I have a fundamental question in microarray data analysis. The defaults of almost every heat map function in R does the hierarchical clustering first, then scales the rows then displays the image. But as you can imagine, doing the scaling first and clustering second significantly changes the appearance of a heat map as well as the clustering.

So my main question is, in their essence, is both solutions acceptable? Or only one of the strategies is correct? If so, why not the other one?

Thanks a lot!

R analysis microarray heatmap • 3.9k views
modified 2.9 years ago by Biostar ♦♦ 20 • written 5.8 years ago by jth200
2
5.8 years ago by
Sean Davis25k
National Institutes of Health, Bethesda, MD
Sean Davis25k wrote:

I will answer your question with another question: what would scaling be expected to do to your clustering? Note that there is no correct answer here without knowing more details about "clustering". As a concrete example, see the image below representing three genes (different colors) in 10 samples. If one uses a correlation-based distance, the black line and red line have distance of zero while the red and green lines are actually quite distant from one another. However, if one uses a Euclidean-like distance, the black and red lines are actually quite close to each other while the green and red lines are now very far from each other. How will scaling (which centers the data around zero) affect the distances in this example? How will scaling affect your clustering? As you can see, the answer depends on the distance metric you decide to use.

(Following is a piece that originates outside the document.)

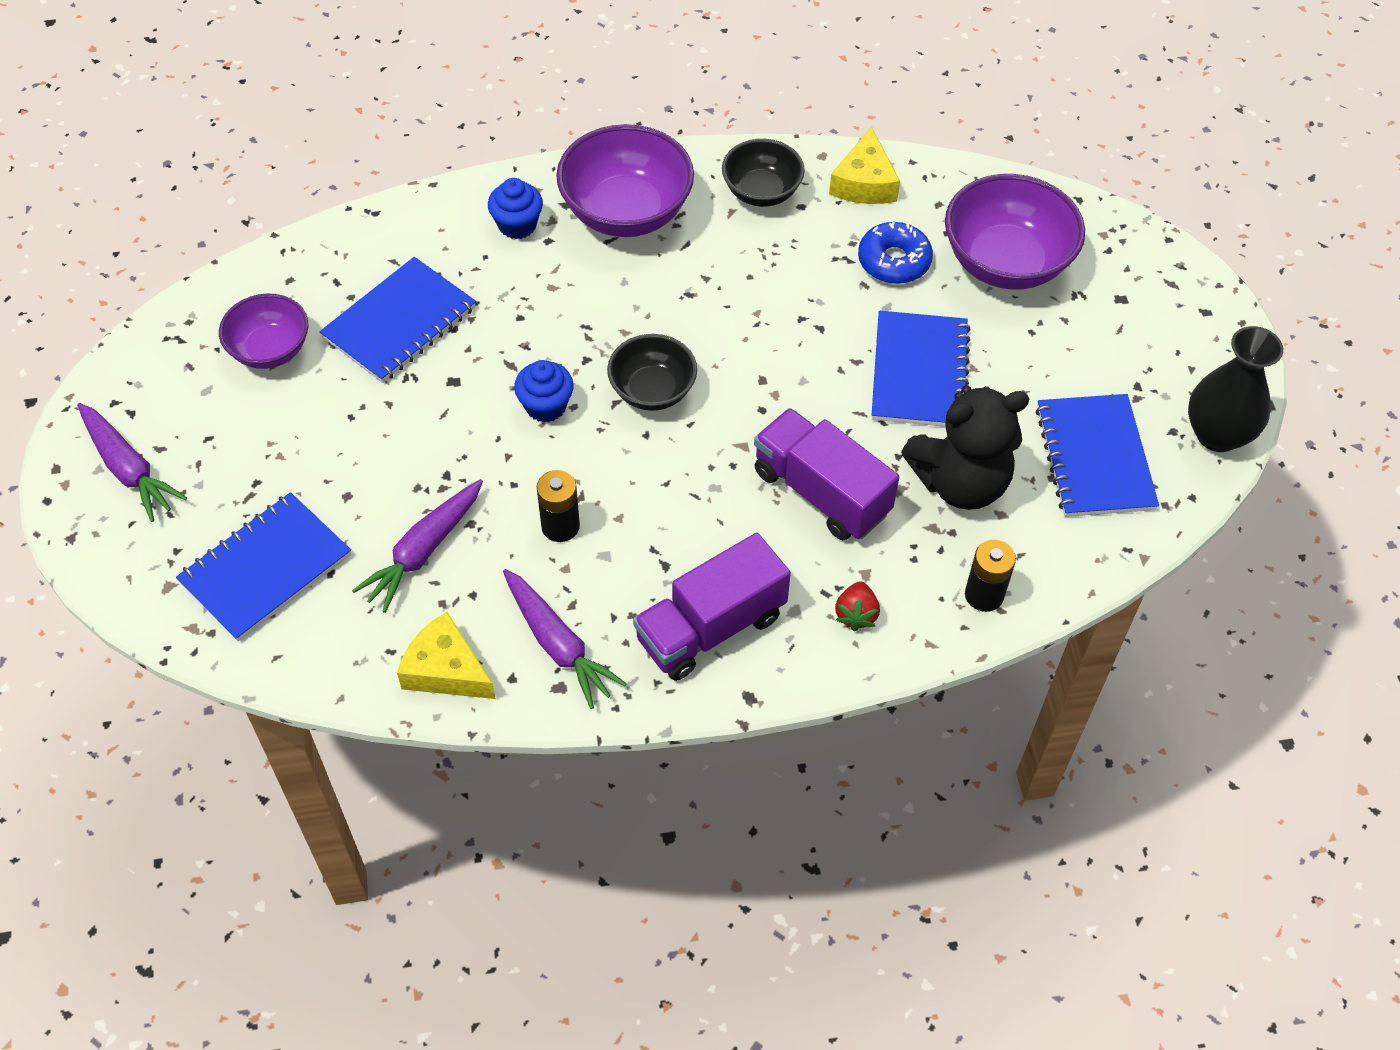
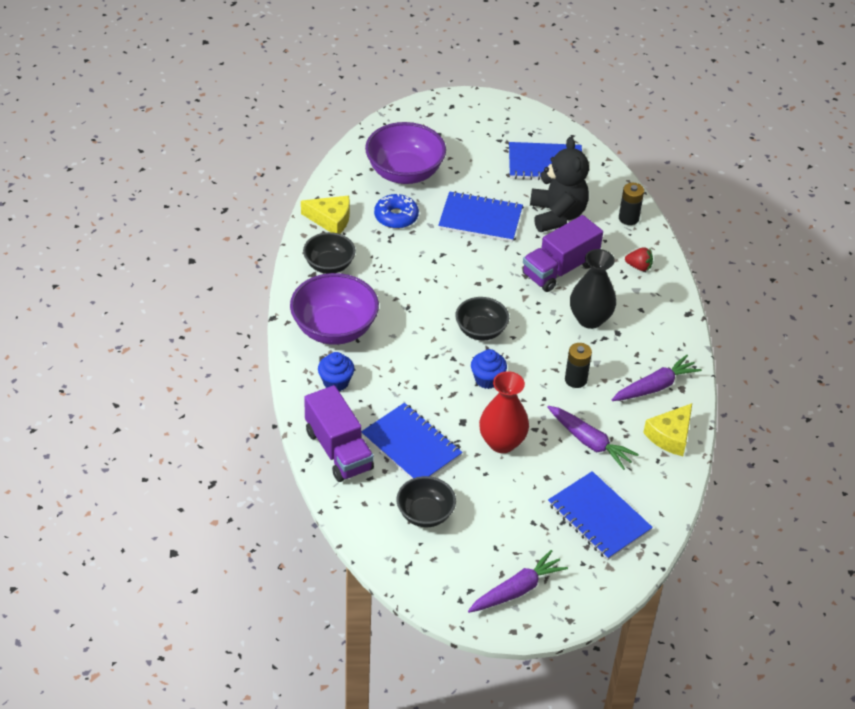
camera: 85 degrees left, 10 degrees down
purple bowl [219,294,308,369] -> black bowl [396,476,456,527]
purple truck [633,533,791,681] -> purple truck moved to [304,385,374,482]
black vase [1188,326,1283,452] -> black vase moved to [570,249,616,329]
none -> red vase [479,371,529,453]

I see your point. Thank you very much for explaining with a figure, it makes understanding so easier. I used euclidean distance, so scaling based on genes reduces the distances between genes as expression levels will center around zero.

From what you have said, I can say that scaling before clustering will significantly affect clustering. But it's not clear for me whether this difference is biologically significant.

For instance, assume there is a gene A, which expression levels range from 21 to 25 in different groups, and gene B, which expression levels range from 11 to 15 and their standard deviations is such that when we scale those two genes, hypothetically, they both come into the range of -1 to 1. So for this two genes, if i cluster with euclidean distance first they will be far far away from each other, while if I cluster after scaling they will be closer.

So if I think correctly, scaling first then clustering will help me to visualize the overall trends in expression levels when comparing different groups, but i will essentially lose their expression level distances. But then question becomes to again this, is this loss biologically relevant/significant? I mean, is the knowledge of gene A expressed in 10 units, and gene B expressed in 1 units is biologically significant at all in a comparison context? To be honest, my intuition says no, since we want to compare different groups, not interested in the base expression level of genes. But it's not clear how the microarrays are done in many of the papers. How they done scaling, and most importantly when they done scaling with relative to clustering according to which distance measure?

Sorry for such blabbering, but for a starter like me, even such a little detail becomes frustrating, since i am not sure to trust my intuition yet and literature is not that clear in this little bit.